Of course, CTOs will be applied only to people who have been in hospital, but how long will the orders last? If 32,000 people are seen in hospital over a year, how many will be subject to CTOs and for how long? Will the orders last six months, a year, two years or three years, or will they be indefinite—almost life sentences? The hon. Lady makes an important observation, but I do not think I am being hostile in arguing my concerns. I am raising legitimate questions to which mental health professionals have the right to an answer.

Many of the people who would be subject to a CTO will be known to the mental health services, but we are not talking about business as usual; CTOs will introduce a whole new regime and a whole new system for dealing with people, and they will require a whole new set of skills.

The hon. Gentleman talks about a whole new system, but in my comments I highlighted the fact that there are already cases of people who are, in effect, on community treatment orders. They are admitted to hospital under a section and when they are released they have to undertake certain treatment or they will have to go back to hospital. Given such examples, it seems to me that the hon. Gentleman’s argument falls apart.

The hon. Member for Hackney, South and Shoreditch (Meg Hillier) may have been referring to a recent meeting we attended with the Minister and some psychiatrists she had invited to the House. When I raised the existing section 25A orders under the 1983 Act, I was told that there are powers that allow people to go back to the community, but with the threat that if, for example, they come off their medication, they can be taken to a hospital—usually by the police. A psychiatrist told us, quite flippantly, that the powers were rarely implemented because the police do not want to co-operate. It is scandalous that powers on the statute book that could be used effectively are not being implemented.

My hon. Friend makes an important point. If such powers already exist, we should be asking why they have not been used more widely and why we do not consider using them more widely before introducing CTOs.

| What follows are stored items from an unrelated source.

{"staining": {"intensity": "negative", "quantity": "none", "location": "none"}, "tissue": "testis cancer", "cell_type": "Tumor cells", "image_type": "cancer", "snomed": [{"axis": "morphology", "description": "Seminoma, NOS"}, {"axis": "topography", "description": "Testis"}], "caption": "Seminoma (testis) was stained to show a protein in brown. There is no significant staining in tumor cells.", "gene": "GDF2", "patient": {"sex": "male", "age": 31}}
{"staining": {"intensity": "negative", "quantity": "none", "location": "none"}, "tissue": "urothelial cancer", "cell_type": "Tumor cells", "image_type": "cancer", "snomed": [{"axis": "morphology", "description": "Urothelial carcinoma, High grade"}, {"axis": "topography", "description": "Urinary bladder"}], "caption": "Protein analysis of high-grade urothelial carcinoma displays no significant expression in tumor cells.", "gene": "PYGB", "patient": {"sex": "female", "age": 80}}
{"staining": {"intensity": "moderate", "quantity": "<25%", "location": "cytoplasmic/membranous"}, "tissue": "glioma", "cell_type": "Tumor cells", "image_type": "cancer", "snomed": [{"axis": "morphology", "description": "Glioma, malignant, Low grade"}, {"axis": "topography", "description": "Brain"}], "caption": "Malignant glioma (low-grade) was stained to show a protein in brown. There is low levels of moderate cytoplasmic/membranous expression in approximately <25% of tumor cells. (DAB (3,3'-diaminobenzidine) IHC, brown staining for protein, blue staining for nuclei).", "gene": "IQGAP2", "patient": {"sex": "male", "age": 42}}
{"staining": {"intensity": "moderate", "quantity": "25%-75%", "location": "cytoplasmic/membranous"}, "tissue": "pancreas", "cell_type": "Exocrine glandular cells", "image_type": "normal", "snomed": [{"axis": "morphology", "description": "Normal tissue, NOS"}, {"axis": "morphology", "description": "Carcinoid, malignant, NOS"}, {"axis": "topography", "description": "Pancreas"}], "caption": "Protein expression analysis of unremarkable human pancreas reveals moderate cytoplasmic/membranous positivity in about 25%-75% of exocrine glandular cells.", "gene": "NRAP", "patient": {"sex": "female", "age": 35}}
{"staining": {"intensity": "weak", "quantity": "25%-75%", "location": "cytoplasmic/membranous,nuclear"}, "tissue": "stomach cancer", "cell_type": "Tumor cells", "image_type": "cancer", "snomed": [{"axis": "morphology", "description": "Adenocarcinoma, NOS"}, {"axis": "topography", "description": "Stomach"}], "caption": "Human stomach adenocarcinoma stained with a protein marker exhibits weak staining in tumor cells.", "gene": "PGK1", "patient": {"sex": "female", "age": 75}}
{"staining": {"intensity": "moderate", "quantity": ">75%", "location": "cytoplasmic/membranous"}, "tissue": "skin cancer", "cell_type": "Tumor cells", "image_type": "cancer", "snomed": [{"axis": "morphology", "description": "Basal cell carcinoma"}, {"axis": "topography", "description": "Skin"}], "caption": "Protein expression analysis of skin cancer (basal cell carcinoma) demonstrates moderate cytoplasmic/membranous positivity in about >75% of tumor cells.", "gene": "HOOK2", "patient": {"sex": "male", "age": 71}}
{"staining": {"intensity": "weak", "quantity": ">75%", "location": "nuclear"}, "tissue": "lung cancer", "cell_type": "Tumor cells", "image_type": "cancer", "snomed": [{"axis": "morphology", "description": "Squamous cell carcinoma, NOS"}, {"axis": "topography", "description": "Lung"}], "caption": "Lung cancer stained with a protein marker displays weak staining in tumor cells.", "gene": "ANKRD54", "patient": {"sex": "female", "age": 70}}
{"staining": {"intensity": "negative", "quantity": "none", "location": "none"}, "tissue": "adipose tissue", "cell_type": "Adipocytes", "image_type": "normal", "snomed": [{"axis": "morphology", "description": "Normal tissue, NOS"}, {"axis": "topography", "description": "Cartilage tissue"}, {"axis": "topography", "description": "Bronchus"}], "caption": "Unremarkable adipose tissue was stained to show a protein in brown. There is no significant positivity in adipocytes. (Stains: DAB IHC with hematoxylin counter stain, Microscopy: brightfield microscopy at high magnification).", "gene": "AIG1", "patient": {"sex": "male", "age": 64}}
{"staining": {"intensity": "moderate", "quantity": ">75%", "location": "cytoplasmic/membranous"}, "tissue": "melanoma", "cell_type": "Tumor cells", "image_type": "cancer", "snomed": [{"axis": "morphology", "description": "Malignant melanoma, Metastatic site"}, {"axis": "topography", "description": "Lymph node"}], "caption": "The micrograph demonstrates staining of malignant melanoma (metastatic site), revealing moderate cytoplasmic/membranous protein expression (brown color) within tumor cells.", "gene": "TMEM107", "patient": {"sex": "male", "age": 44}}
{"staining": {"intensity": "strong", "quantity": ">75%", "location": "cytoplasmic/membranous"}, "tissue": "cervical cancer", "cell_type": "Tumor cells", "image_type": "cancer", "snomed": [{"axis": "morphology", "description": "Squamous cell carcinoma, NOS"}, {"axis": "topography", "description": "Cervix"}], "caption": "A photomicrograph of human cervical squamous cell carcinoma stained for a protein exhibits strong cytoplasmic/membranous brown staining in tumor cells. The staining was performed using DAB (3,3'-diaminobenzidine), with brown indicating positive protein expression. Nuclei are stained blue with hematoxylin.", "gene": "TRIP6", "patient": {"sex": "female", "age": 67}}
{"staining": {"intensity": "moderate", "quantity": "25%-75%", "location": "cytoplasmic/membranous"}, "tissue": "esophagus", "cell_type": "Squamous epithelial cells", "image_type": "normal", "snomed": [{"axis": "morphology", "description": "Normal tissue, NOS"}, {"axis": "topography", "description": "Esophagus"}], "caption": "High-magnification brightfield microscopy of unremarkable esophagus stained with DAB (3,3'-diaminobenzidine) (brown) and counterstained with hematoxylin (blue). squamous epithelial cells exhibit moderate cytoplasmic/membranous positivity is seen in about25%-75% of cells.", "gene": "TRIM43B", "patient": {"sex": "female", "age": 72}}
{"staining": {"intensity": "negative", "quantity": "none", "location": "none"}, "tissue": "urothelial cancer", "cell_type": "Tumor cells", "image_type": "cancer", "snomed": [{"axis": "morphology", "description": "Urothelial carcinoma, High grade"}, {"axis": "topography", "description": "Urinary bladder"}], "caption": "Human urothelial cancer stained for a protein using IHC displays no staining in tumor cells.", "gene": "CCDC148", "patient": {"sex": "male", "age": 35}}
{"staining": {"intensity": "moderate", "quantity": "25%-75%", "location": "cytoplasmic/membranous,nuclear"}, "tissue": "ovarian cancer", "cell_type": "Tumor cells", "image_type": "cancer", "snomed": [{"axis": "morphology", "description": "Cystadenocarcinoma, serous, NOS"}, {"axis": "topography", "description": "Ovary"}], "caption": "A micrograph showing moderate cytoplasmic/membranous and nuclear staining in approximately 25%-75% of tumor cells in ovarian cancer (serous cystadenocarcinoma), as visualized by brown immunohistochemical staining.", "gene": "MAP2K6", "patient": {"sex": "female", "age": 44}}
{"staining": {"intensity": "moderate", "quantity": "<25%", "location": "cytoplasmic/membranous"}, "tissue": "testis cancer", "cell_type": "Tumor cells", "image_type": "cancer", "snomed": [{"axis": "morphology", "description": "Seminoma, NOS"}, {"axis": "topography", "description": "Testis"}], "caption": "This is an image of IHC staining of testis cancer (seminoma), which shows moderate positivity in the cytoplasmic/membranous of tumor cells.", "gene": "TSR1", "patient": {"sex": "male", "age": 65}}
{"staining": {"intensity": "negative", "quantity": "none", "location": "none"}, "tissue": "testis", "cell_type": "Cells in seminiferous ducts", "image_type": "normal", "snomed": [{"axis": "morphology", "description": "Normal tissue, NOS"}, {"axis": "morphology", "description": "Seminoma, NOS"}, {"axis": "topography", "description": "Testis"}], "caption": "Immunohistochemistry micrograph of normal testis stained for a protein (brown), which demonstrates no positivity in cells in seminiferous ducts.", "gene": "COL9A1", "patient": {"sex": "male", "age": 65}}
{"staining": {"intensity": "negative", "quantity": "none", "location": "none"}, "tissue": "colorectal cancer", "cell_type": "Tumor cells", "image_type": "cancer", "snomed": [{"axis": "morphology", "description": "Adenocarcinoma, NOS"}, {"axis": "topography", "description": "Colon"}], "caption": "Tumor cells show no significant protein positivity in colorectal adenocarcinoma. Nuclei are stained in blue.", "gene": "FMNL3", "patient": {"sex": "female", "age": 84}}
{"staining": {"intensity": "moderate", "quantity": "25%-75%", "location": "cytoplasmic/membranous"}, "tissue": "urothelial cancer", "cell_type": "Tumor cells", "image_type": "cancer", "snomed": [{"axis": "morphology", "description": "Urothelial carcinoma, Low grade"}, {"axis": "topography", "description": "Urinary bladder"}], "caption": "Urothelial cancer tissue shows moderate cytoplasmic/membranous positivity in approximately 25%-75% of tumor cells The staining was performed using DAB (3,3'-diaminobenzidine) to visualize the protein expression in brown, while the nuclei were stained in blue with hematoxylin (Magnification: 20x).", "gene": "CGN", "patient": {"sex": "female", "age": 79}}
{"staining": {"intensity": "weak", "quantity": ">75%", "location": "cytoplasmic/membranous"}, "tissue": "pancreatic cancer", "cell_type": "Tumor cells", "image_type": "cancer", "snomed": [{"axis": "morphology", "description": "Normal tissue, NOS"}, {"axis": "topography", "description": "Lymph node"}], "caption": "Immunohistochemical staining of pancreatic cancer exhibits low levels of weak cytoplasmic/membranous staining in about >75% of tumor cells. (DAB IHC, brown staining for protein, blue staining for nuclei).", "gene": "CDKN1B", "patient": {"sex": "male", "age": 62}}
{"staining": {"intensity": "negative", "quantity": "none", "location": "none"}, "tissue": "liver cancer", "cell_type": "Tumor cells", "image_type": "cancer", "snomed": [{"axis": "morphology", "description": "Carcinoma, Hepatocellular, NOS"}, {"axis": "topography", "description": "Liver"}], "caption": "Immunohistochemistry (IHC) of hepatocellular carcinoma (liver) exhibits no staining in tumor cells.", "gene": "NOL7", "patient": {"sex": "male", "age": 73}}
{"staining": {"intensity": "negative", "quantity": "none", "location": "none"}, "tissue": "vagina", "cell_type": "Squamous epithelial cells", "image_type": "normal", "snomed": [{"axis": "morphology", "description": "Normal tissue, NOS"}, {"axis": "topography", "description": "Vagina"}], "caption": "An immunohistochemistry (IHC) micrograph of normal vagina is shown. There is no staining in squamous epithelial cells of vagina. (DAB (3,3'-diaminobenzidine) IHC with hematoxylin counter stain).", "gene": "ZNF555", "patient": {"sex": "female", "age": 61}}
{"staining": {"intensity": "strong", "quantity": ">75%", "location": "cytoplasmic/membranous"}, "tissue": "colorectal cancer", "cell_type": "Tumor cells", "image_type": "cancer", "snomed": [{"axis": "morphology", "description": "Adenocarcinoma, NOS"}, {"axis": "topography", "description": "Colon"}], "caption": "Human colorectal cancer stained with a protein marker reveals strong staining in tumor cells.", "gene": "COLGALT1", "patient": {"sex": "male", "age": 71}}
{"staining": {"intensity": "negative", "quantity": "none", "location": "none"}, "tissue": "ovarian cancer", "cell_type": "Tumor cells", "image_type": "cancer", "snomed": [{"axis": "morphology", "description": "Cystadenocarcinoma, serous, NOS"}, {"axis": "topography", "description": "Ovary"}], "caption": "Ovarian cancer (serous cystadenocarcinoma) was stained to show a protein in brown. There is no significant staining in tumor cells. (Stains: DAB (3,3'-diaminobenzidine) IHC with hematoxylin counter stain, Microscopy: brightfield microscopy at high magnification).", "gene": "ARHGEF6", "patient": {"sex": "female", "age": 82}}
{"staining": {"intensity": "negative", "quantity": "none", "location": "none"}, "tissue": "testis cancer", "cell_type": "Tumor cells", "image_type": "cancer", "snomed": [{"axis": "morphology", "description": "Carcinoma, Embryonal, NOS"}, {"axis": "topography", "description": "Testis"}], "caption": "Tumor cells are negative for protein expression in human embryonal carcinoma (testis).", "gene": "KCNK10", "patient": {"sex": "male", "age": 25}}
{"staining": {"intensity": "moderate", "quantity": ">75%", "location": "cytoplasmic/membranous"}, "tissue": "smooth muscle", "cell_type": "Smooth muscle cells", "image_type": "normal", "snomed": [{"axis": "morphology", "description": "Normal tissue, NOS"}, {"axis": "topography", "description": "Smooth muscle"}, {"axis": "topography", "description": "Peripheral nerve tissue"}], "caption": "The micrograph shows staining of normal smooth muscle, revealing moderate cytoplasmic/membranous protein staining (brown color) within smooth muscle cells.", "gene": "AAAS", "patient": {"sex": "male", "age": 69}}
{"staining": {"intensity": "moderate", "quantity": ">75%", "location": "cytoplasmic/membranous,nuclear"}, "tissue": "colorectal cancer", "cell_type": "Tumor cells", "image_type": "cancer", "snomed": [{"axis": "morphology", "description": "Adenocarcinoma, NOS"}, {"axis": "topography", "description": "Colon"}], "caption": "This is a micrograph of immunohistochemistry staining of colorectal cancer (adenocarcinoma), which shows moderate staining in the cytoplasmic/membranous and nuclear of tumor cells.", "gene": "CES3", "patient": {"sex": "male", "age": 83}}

Does the hon. Gentleman know how widely the powers have been used? I was talking not merely about my own constituency but about a fairly common practice.

Actually, I do know. We covered the matter at some length in Committee and the view was that the powers had not been widely used. I think there were about 1,500 cases a year—

I do not know the exact number, but I raised it only last week with the psychiatrist whom the Minister brought before those of us who chose to attend her meeting. It was a good meeting, but I was interested to know why section 25A orders are not used more frequently—they have been on the statute book for a long time— and the psychiatrist said that it was because the police do not want to co-operate. The situation is extraordinary.

If we want section 25A orders to be used more widely, perhaps we should direct people to my hon. Friend’s constituency, where they seem to be having some success.

One concern about CTOs is how they will be implemented at local level when there are many hundreds, if not thousands, of them. How will we know if people are not complying with them? Who will be there, day in, day out, monitoring their effectiveness? Will there be a spy camera in someone’s bedroom—I am sure that there will not be—to ensure that they are taking their medication, or will people follow them to ensure that they do not go to the pub? Those are Orwellian possibilities, which I am sure will not happen, but the legitimate question is: how on earth will we realistically monitor 10,000, 15,000, 20,000 or 25,000 people on community treatment orders? If someone breaks an order, what will we do? Will we send them a warning letter, will they get a knock at the door, or will they receive a visit from one of their clinical team?